Evening Program with Book Signing

Evening Lecture/Seminar

Tuesday, December 19, 2017 - 6:45 p.m. to 8:45 p.m. ET
Code: 1A0039
Location:
S. Dillon Ripley Center
1100 Jefferson Dr SW
Metro: Smithsonian (Mall exit)
Select your Tickets
$30
Member
$45
Non-Member
A Hasidic rabbi and his grandson, Hebron, early 20th century (Courtesy of Tel Aviv Museum of Art)

Hasidism is one of the most dynamic religious movements in the modern world.  Originating in the southeastern corner of the Polish-Lithuanian Commonwealth in the mid-18th century, it became a mass movement among the Jews of Eastern Europe.  Hasidism transformed the Jewish religion in several significant ways. It taught the importance of joy in the worship of God. It also organized itself around charismatic leaders, called rebbes (in Yiddish) or tsaddikim (in Hebrew). The followers of each of these leaders were called Hasidim, a word that means “pietists.” 

The rebbes established courts—which were often opulent—to which their Hasidim made pilgrimage.
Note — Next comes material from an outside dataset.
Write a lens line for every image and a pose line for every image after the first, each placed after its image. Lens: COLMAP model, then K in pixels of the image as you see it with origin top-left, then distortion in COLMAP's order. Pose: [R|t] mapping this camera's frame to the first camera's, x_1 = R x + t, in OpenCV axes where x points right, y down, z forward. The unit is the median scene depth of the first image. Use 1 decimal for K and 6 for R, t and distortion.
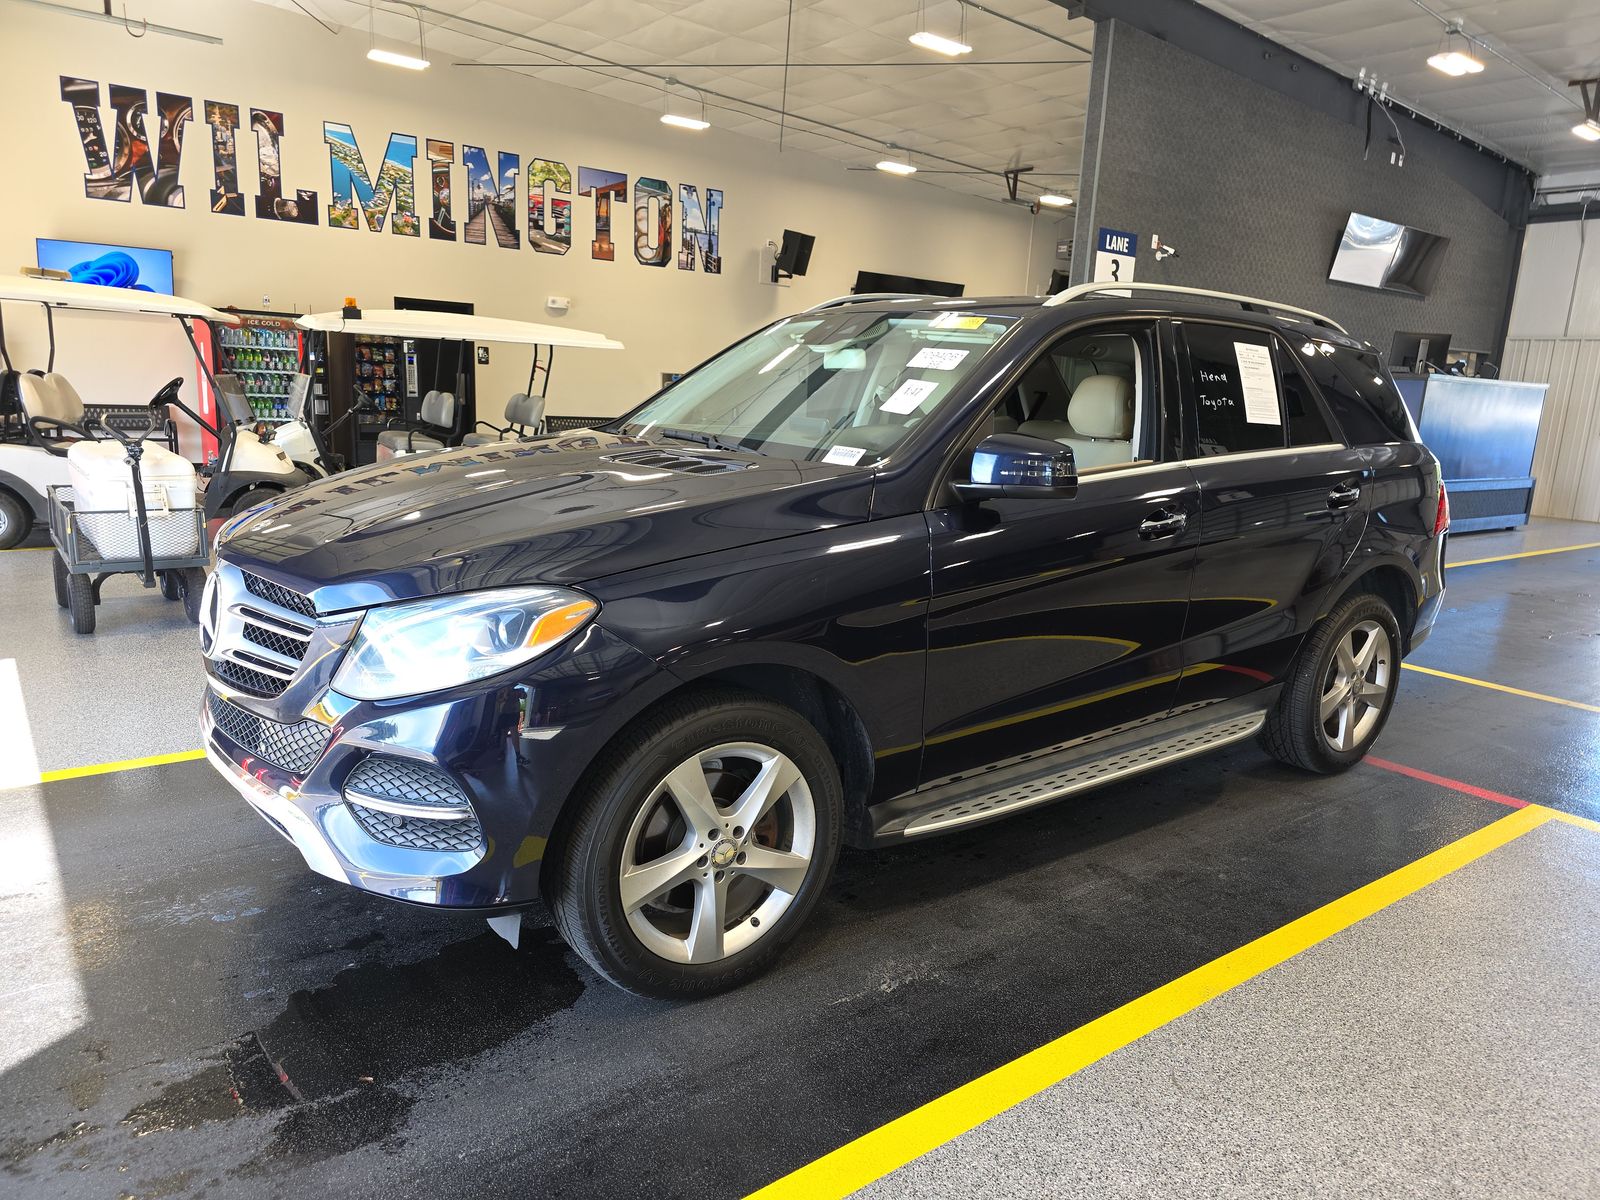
lens RADIAL K [[1074.7, 0, 806.9], [0, 1074.7, 625.6], [0, 0, 1]] dist [0.001868, -0.005780]
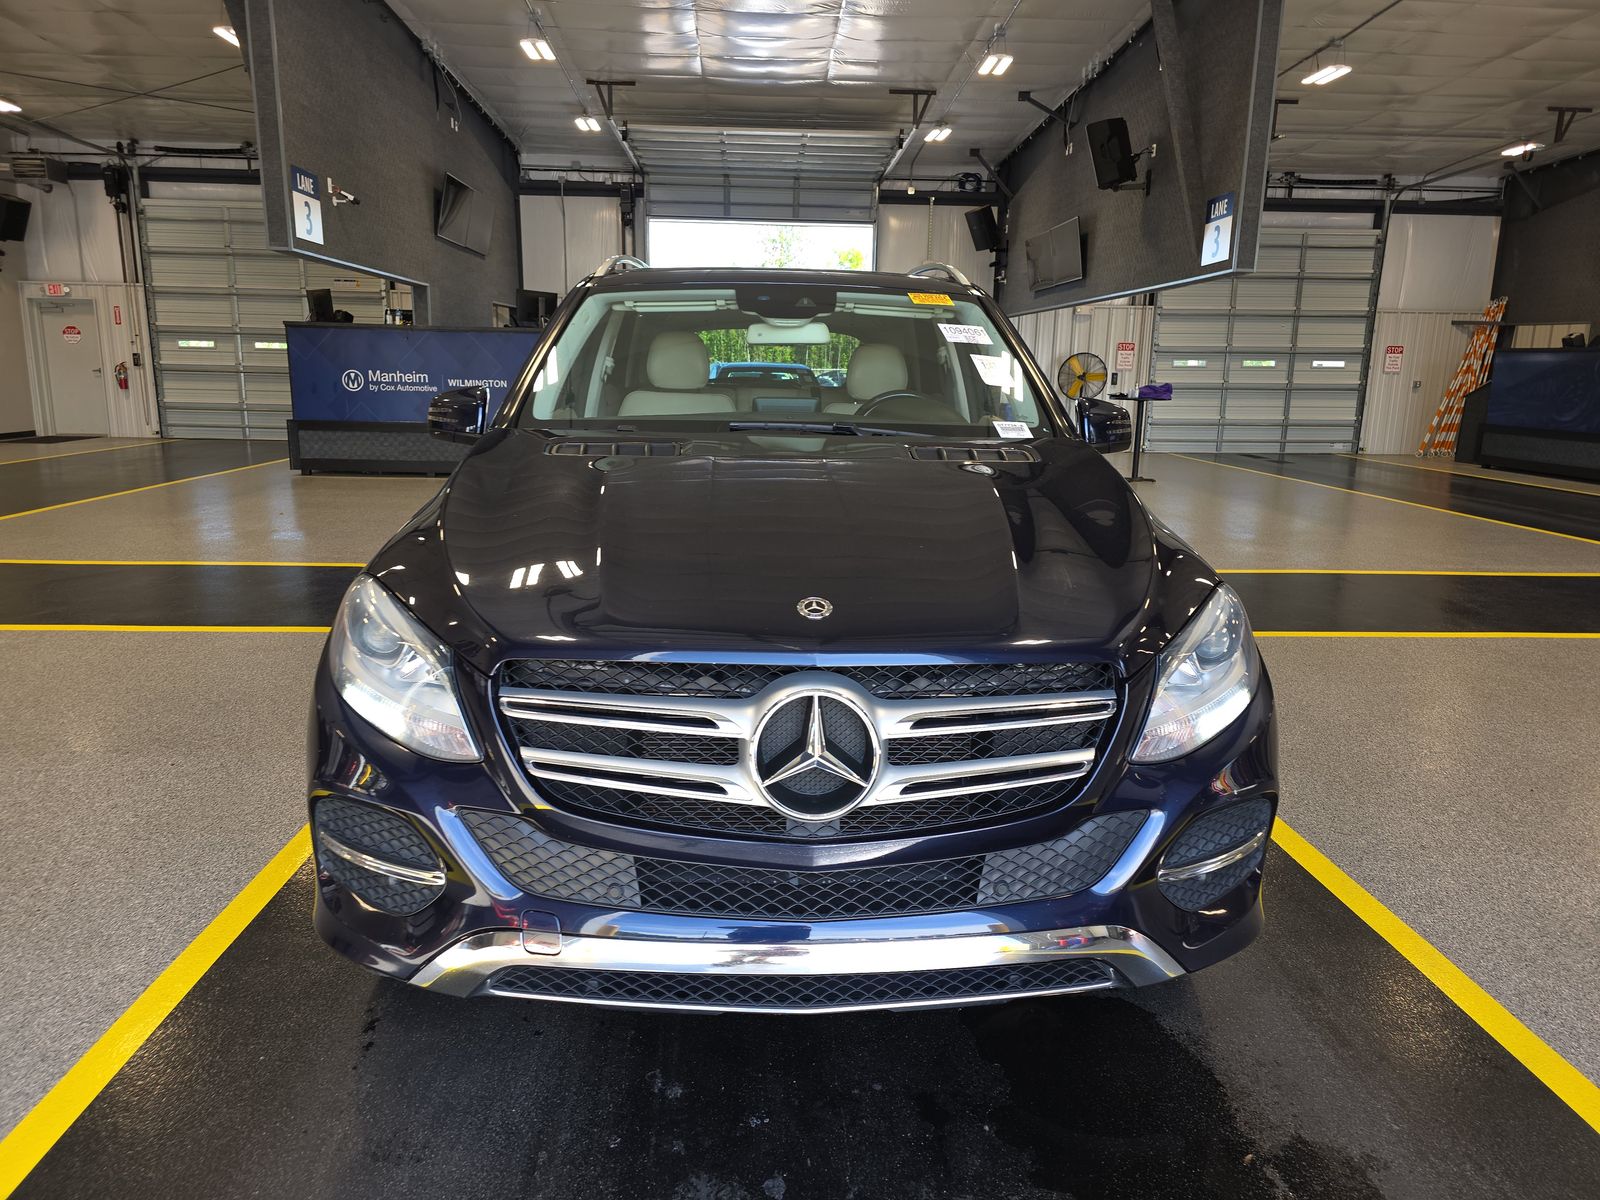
lens RADIAL K [[1085.3, 0, 800.0], [0, 1085.3, 600.0], [0, 0, 1]] dist [0.007827, 0.000969]
pose [[0.561315, -0.205012, 0.801808, -0.272234], [0.186568, 0.975239, 0.118746, -0.046000], [-0.806299, 0.082938, 0.585665, 0.158516]]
In many cases, the leaders founded dynasties, some of which have lasted since the 18th century. In these ways and others, Hasidism created forms of religiosity that were entirely new in the history of Judaism.
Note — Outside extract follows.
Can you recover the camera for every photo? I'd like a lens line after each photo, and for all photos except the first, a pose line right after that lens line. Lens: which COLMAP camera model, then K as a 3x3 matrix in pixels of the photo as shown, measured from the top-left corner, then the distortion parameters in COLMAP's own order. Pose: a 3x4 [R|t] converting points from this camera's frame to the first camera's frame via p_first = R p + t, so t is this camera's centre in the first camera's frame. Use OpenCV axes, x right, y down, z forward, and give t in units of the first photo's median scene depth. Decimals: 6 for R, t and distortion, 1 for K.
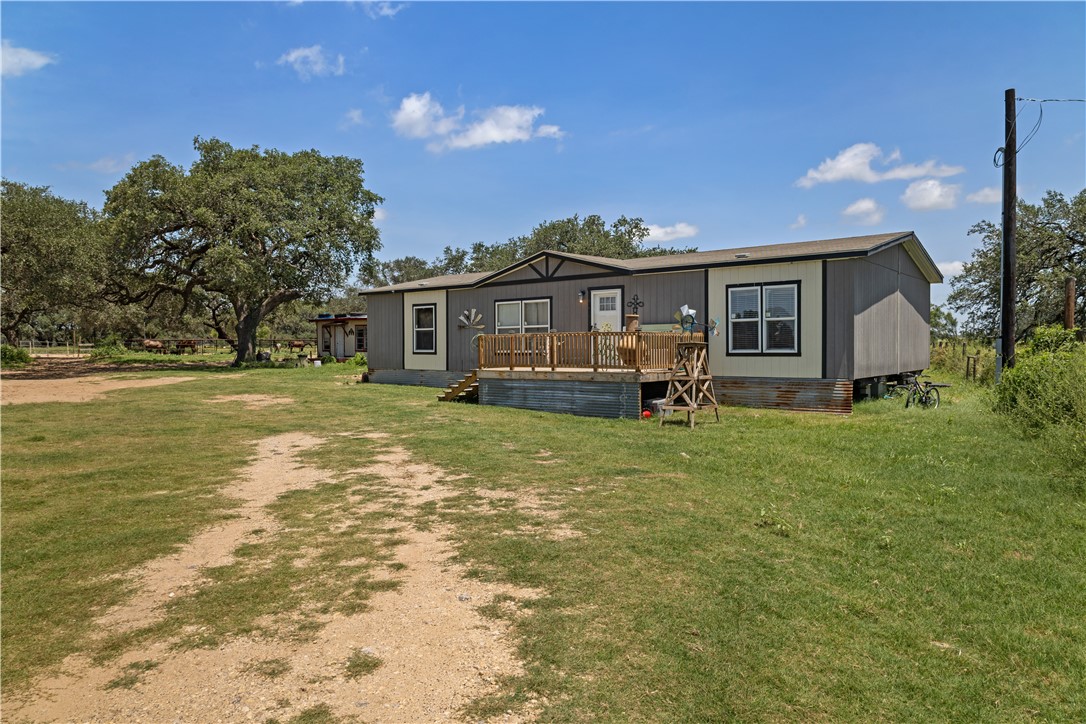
lens RADIAL K [[703.8, 0, 541.3], [0, 703.8, 354.1], [0, 0, 1]] dist [0.009717, 0.003506]
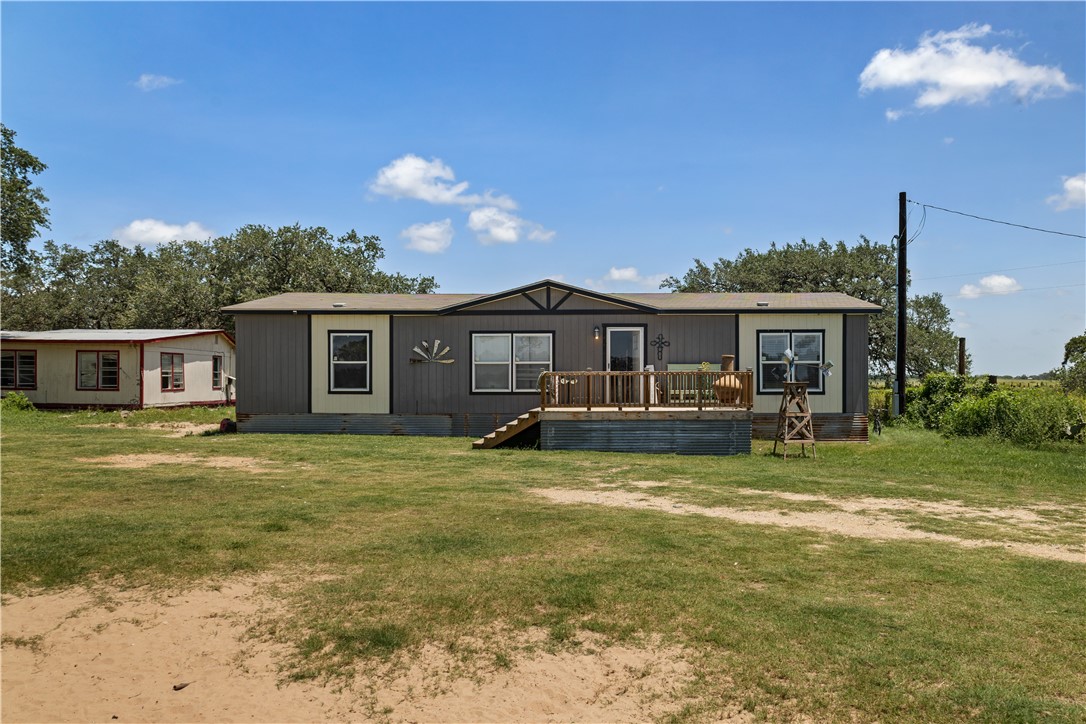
lens RADIAL K [[776.2, 0, 601.3], [0, 776.2, 393.7], [0, 0, 1]] dist [0.020671, -0.008729]
pose [[0.794979, -0.002482, 0.606631, -0.633273], [0.002215, 0.999997, 0.001189, -0.000599], [-0.606632, 0.000398, 0.794982, 0.175815]]
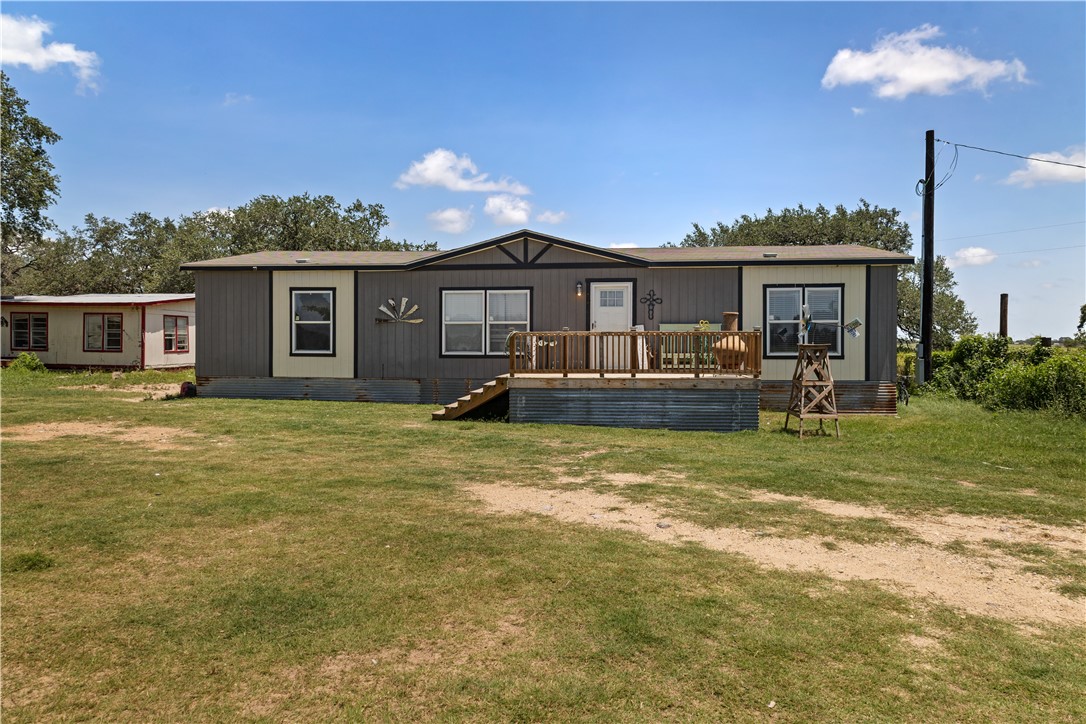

The Holocaust destroyed the Jewish communities of Eastern Europe, which were the heartland of Hasidism. But remarkably, the movement regenerated itself with its surviving rebbes and their Hasidim finding new homes in Israel, North America, and elsewhere. Hasidim today may number as many as three-quarters of a million adherents. Although Hasidism claims to be opposed to the modern world, it has adopted many of the innovations of modernity in order to thrive and grow. 
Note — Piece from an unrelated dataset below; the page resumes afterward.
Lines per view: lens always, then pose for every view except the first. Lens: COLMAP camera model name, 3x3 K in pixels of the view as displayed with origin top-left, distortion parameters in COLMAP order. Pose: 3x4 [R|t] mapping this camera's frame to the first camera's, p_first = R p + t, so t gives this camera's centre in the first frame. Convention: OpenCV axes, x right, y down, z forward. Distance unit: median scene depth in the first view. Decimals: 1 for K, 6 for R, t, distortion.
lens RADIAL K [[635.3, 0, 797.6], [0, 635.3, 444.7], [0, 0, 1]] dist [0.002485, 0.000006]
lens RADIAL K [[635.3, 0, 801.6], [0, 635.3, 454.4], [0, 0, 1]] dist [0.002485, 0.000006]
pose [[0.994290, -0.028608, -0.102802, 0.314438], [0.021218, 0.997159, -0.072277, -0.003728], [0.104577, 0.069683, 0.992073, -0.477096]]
The sect has been chronicled in Hasidism: A New History (Princeton University Press), the product of a unique collaboration of eight scholars from the United States, Israel, and Poland. Three of these co-authors come together to discuss their work in documenting nearly four centuries of intellectual, religious, and social history: David Assaf, professor of Jewish History at Tel Aviv University, David Biale, the Emanuel Ringelblum Distinguished Professor of Jewish History at the University of California, Davis, and Samuel Heilman, Distinguished Professor of Sociology at Queens College and the CUNY Graduate Center.

Hasidism: A New History is available for sale and signing.